Hi,
I recall it started around the time I configured NIS on my cluster. The
nis server runs on the computing element.
--
Piotr Siwczak <[log in to unmask]>
System Administrator
Poznan Supercomputing and Networking Center
Supercomputing Department
(www.eu-egee.org <[log in to unmask]>)
--
On Tue, 27 Sep 2005 [log in to unmask] wrote:
> On Tue, 27 Sep 2005, Piotr Siwczak wrote:
>
>> Hi,
>>
>> Recently my site has been experiencing a strange error. Grid jobs are not
>
> What did you change just before it stopped working?
>
>> processed by torque, which rejects to queue them with the following error:
>>
>> req_reject;Reject reply code=15036(Job exceeds queue resource limits),
>> aux=0, type=QueueJob, from [log in to unmask]
>>
>> I've already reinstalled all the LCG rpms and totally regenerated the
>> torque config. I also removed the /opt/globus and /var/spool/pbs dirs
>> before reinstalling. None of these actions helped.
>>
>> The strange thing is that I can successfully submit jobs directly from
>> dteam001 account (and other pool accounts as well). The jobmanager fork
>> also works well. For me this seems like a jobmanager's issue, I don't know
>> how to tackle it though.
>
> The job managers are perl scripts that can be edited to get debug info.
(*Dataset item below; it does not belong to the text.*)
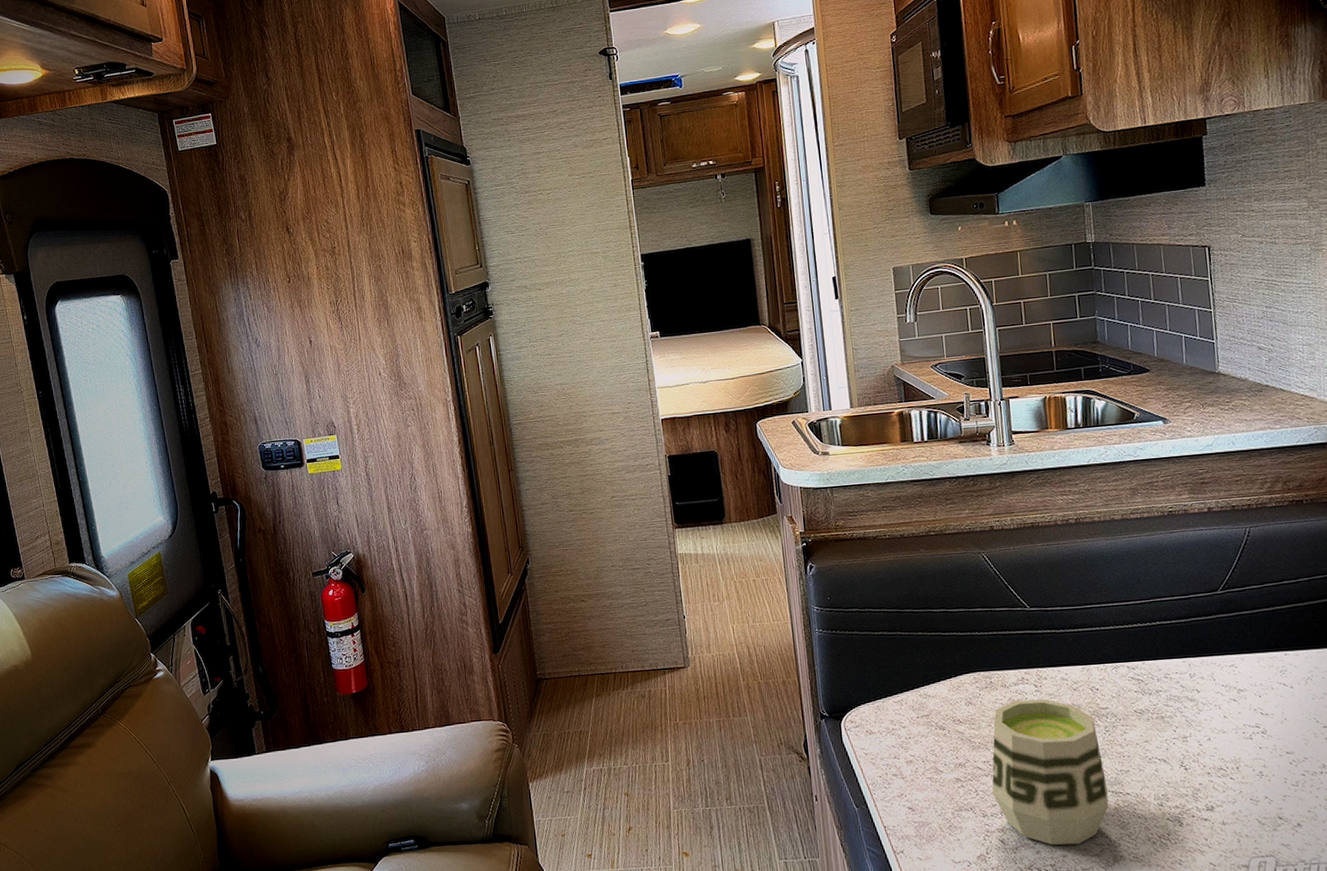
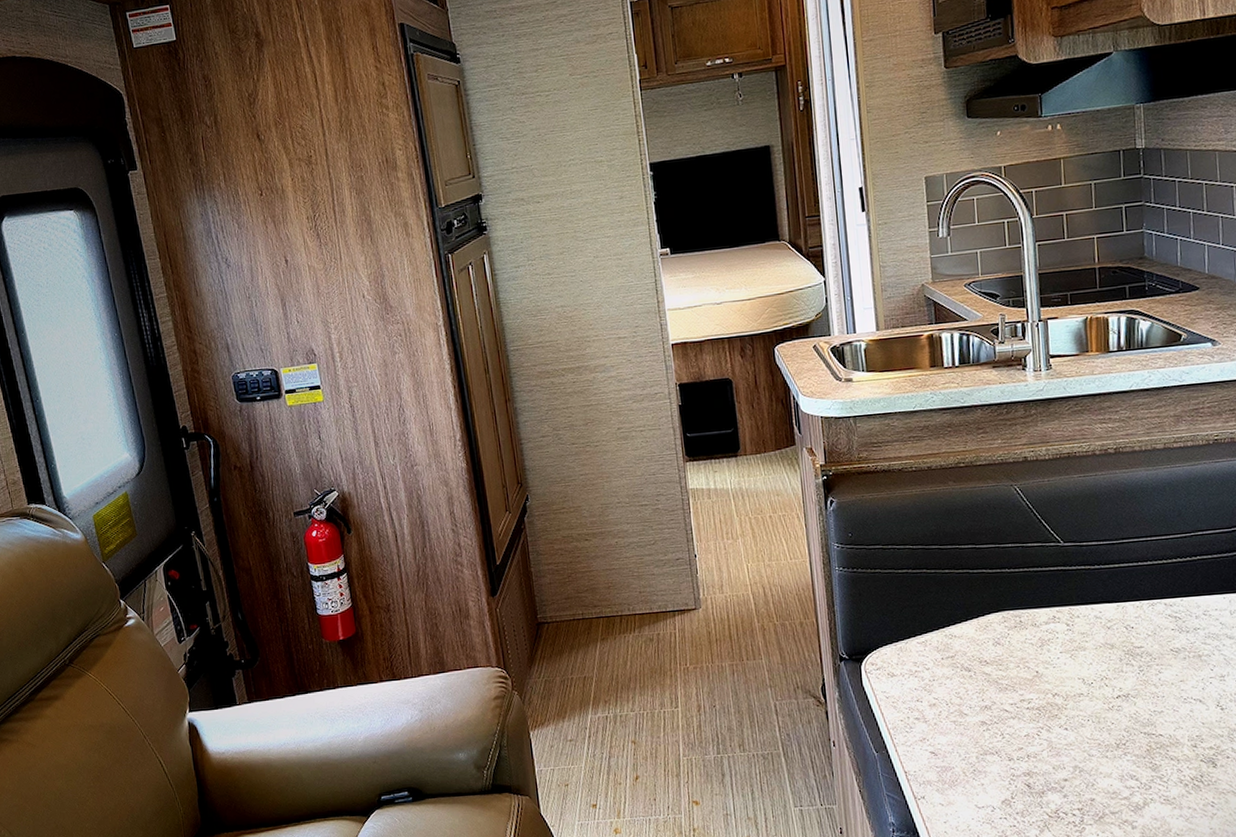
cup: present [992,699,1109,845] -> none [1019,638,1141,789]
> In particular, in /opt/globus/lib/perl/Globus/GRAM/JobManager/lcgpbs.pm
> before this line:
>
> chomp($batch_id = `$qsub < $pbs_job_script_name $errfile`);
>
> insert something like this:
>
> system("cp $pbs_job_script_name /tmp/my_job_script.$$");
>
> Then look into such a script to see what extra requirements are specified
> that would cause the job to fail immediately.
>
|